I want to speed up the MSGEQ7 reading on an AVR. So i think about manipulating the prescaler as described here: http://www.microsmart.co.za/technical/2014/03/01/advanced-arduino-adc/
Would this action affect any FastLED functions?
The Datasheet says (last page at the very end) reading of one band can be done in 72µs (tss) plus 3*18 µs for the 3 strobe pulse periods (ts) = 126 µs to read the first band (63Hz) only…
https://plus.google.com/communities/109127054924227823508
http://www.microsmart.co.za/technical/2014/03/01/advanced-arduino-adc
I’d say go for it- FastLED should work fine as long as the main clock speed is unchanged. I think! Let us know!
Also: some other ideas to avoid doing 8 slow analogRead’s every time through your loop():
- only read the eq every Nth time through your loop, or every N milliseconds. Store the previous values in an array and just use them. Thinking about it some more, this is probably simplest. Decide how many samples per second you want (eg, 30? 100?), thus how many ms ‘old’ you’re willing to let a reading be (eg 33ms and 10ms respectively), and just keep cached readings with a timestamp. When they get too old, read new ones.
- Instead of reading all eight values from the msgeq7 data every time, only read ‘C’ channels of the msgeq’s data each time through the loop (and keep an array in memory of the most-recently read values from each channel). If ‘C’ is four, read the top 4 channels the first time through, then the bottom 4 channels, and presto: you’ve cut your analogRead time per loop in half. You could probably even try just reading ONE channel each time through the loop!
Basically, in addition to your suggestion to “do work faster”, these are suggestions to “do less work” each time though the loop.

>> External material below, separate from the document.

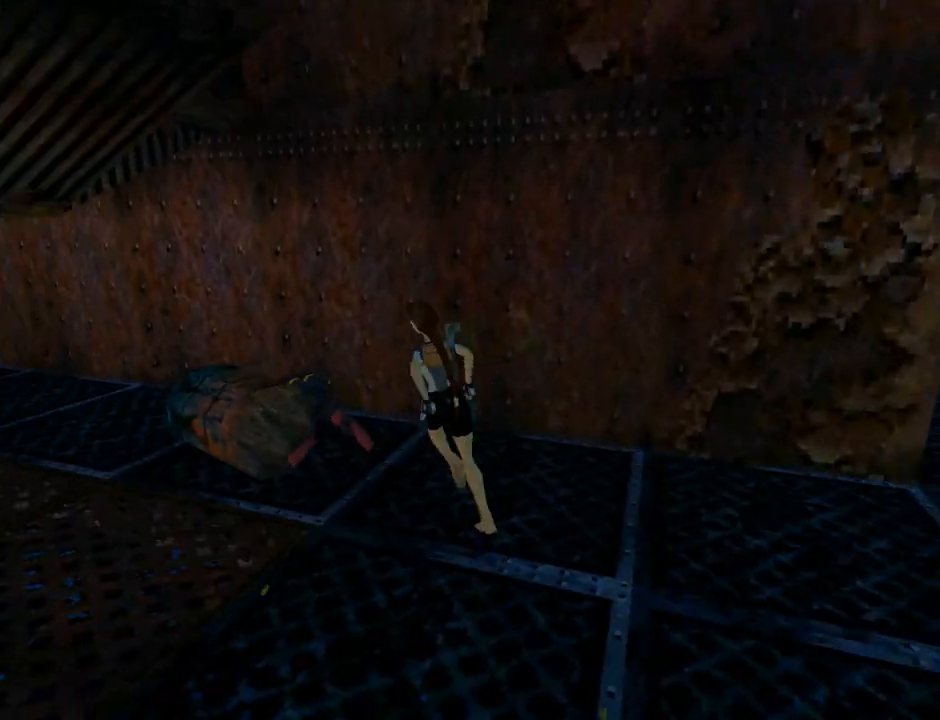
{"buttons": ["DPAD_LEFT"], "left_stick": "center", "events": [[67, "DPAD_UP", "up"], [233, "DPAD_LEFT", "down"]]}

Let us know what you try and what the tradeoffs are!
Are you still looking for a fast analog read on Arduino?
This takes 16µsec per reading:
http://forum.arduino.cc/index.php?topic=6549.0
I haven’t used it together with FastLED and don’t know whether it messes with the timings in the library.
On the other hand what do you want with the heap of data?
Every 46µsec you get one value; every 0.322 milliseconds a complete set of 7 values. This is every second 3100 sets …
Cheers!
Hi, it turned out that the main problem is the unsettled MSGEQ7 signal itself. I tryed several methods to speed up the sampling, but with anything faster than 20 µs (between strobe and read) the results become more and more random. Not sure if this is caused by the MSGEQ7 design or by wire impendance and capacity itself.
The idea behind the fast sampling was, that it would be possible to get new audio data WHILE calculating one frame (not just one data set per frame) and react by this way faster to audio events, because the update rate would not be limited by the fps anymore… So the short answer to “why?” is “get even more snappy animations”.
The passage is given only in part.